The study of property tax incentives for business amounts to a devastating critique of the practices of the City of Baltimore, where scarcely a new commercial building has been erected in the last 25 years without a tax abatement of some sort. The study declares the following conclusions:

“Several characteristics mark successful policies for promoting local business growth. First, these strategiees are focused on increasing local productivity, not merely reducing business costs. Policies that boost productivity are usually more effective than tax incentives or cash subsidies, because profits can increase directly through financial incentives that lower business ciosts and indirectly with higher productivity. . . Second, these policies should build on local competitive advantages, such as existing industrial specialties, advantageous geographic locations or local universities. . . Third, policies should focus on export-based firms that sell a large share of their goods and services outside the region. Finally, policies focused or small or medium sized firms may be more successful.. .

Most Effective Options

Customized job training. Businesses are treated as clients under these programs, with training designed to meet the specifications of each firm. Research suggests that thse programs are ten to 25 times more cost-effective in creating jobs than tax incentives. The most cost-effective programs cover the costs of training, but not salaries, and require firms to share training costs to ensure that they are useful from their perspective. North Carolina’s customized training programs offer an excellent example.

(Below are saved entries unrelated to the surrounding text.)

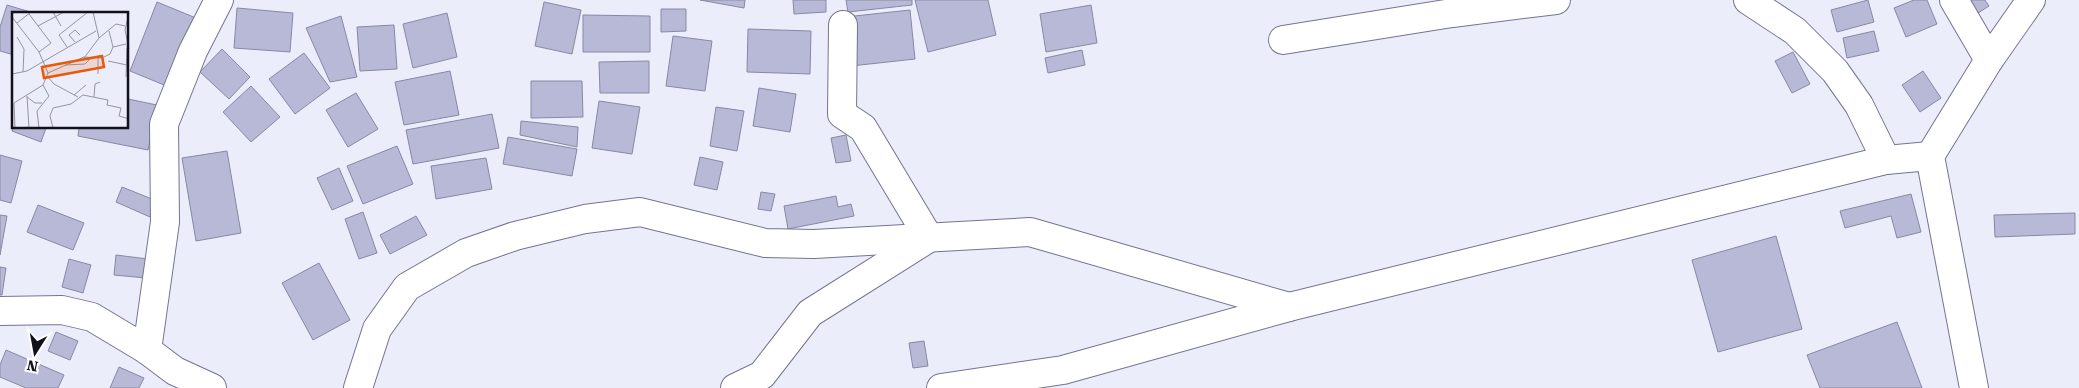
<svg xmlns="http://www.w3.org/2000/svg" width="2079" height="388" font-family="'Roboto Serif',serif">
<rect width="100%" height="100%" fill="#ecedfa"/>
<g fill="#b8b9d6" stroke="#8789a4">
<polygon points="700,0 745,0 744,8"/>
<polygon points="793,0 826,0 826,12 794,14"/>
<polygon points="846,0 912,0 912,5 848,12"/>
<polygon points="915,0 988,0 996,35 928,52"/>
<polygon points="1868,0 1874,22 1837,32 1831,10"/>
<polygon points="1914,0 1927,0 1937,24 1906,37 1894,8"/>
<polygon points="1965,0 1985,0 1989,6 1975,15"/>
<polygon points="157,2 196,18 169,87 130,71"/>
<polygon points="544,2 581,10 572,54 535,46"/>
<polygon points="7,5 37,14 14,14 14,55 0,51 0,27"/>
<polygon points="1091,5 1097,43 1046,52 1040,14"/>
<polygon points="237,8 293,13 290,52 234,48"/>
<polygon points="661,9 686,9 686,31 661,32"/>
<polygon points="910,10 915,59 851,66 845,17"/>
<polygon points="447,13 457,57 413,68 403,24"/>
<polygon points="583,15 650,16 650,52 583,52"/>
<polygon points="341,16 357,77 330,82 306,28"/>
<polygon points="394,25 397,69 360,71 357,27"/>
<polygon points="748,29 811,31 810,74 747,72"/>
<polygon points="1874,31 1879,51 1847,58 1843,38"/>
<polygon points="673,36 712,41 705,91 666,86"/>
<polygon points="222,49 250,77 229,99 200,72"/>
<polygon points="1082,50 1085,65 1048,73 1045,58"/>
<polygon points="1793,52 1810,84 1792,93 1775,61"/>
<polygon points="304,53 330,88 295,114 269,79"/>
<polygon points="649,61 649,93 600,93 599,62"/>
<polygon points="450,71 459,115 404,125 395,82"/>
<polygon points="1923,71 1941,98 1920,112 1902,85"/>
<polygon points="531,81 582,81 583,117 531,118"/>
<polygon points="251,86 280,117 251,142 223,112"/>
<polygon points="759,88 796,94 790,132 753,126"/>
<polygon points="356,93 378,129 348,147 326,110"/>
<polygon points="128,99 157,105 148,150 78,136 79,128 128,128"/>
<polygon points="599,101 640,107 632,154 592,148"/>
<polygon points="716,107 744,111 737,151 710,146"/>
<polygon points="492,114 499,148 413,164 406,130"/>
<polygon points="521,121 578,127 577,147 520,135"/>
<polygon points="14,125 14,128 46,128 41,142 12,131"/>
<polygon points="846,135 851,161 836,163 831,138"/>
<polygon points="508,137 577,149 572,176 503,164"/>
<polygon points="397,146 413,184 363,204 347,166"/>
<polygon points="227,151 241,233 196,241 182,158"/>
<polygon points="0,155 22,161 11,203 0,200"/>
<polygon points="700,157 723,162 717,190 694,185"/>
<polygon points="486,158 492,189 436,199 431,166"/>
<polygon points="339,168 353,201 332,210 317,178"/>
<polygon points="122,187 157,201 150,217 116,202"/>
<polygon points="761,192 775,194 771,211 758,209"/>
<polygon points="1911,194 1921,232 1897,238 1891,216 1845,228 1840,211"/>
<polygon points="836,196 838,207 851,204 854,216 788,229 784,206"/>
<polygon points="38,205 84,223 73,250 27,232"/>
<polygon points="363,212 377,253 359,259 345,219"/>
<polygon points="2075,213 2075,234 1995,237 1994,215"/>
<polygon points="0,215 7,216 0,255"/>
<polygon points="416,216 427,235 390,254 380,235"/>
<polygon points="1776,236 1802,329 1718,352 1692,260"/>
<polygon points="116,255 148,259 146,278 114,275"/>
<polygon points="69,259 91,265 83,293 62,287"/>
<polygon points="319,263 350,320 313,340 282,283"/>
<polygon points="0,267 6,268 2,295 0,295"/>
<polygon points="1897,322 1922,388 1820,388 1807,355"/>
<polygon points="56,332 78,341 70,360 48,351"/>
<polygon points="924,341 928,366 913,368 909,343"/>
<polygon points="6,350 64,375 58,388 26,388 0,377 0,365"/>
<polygon points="119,367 144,378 139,388 110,388"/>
</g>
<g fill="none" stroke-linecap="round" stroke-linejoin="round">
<g stroke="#73758f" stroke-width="30">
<g id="minor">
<polyline points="1748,0 1795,31 1835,71 1859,105 1886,160"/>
<polyline points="1954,0 1989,60"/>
<polyline points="1283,40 1452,13 1556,0"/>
<polyline points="0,311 62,310 92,317 147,350 175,371 212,388"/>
<polyline points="147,350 165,222 164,124 193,51 219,0"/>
<polyline points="358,388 377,329 407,287 466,253 515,236 585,219 640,212 765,243 814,244 1030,232 1289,307"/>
<polyline points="735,388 762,375 810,313 929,238 863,128 842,114 843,25"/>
<polyline points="941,388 1063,370 1289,307 1886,160 1930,156"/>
<polyline points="1974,388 1930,156 1989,60 2031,0"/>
</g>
</g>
<use href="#minor" stroke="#fff" stroke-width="28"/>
</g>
<g transform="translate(12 12)">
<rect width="116" height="116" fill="#ecedfa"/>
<path fill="none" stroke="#9495a1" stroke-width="1" d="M41 0 49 14M81 0 87 26 104 12 113 14M117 1 113 18 117 37M17 2 39 31 27 40M0 5 27 40 36 61 31 73 2 91 3 116M5 11 19 0M26 14 52 0M97 19 101 35M5 25 12 37 11 60M63 30 57 23 63 18 68 23M55 35 47 23 76 0M72 46 87 26M96 49 115 53M53 53 73 52 80 45M36 61 72 45 90 46 98 42 101 35 114 32M0 62 15 59 84 19M86 62V45M35 64 42 72 66 85M114 65 115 36M62 83 74 73M15 84 17 116M15 85 23 91H30M82 85 83 72 88 70M27 116 25 99 37 84 31 73M41 116 38 104 41 96 59 92 71 83 96 88 95 93 109 96 107 104 117 107"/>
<path fill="#e8590c" fill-opacity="0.15" stroke="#e8590c" stroke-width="2.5" d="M90 44 92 55 32 66 30 55Z"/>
<rect width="116" height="116" fill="none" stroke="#11111b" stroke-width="2.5"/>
</g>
<g transform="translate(35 353) rotate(191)" stroke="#ffffff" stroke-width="4" paint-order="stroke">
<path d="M0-4L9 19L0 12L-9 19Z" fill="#11111b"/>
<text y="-8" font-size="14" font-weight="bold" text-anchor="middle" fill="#11111b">N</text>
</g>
</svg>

Labor market intermediaries. These programs focus on matching unemployed workers with firms lookibng to hire. “First source” programs consult with businesses on their labor needs and screen them for local employers, so a larger percentage of new hires are productive. . .

Regulatory assistance. Government staff is in a good position to assist firms with complex eregulations and taxes, provide information on useful programs, and resolve issues with state and federal agencies.”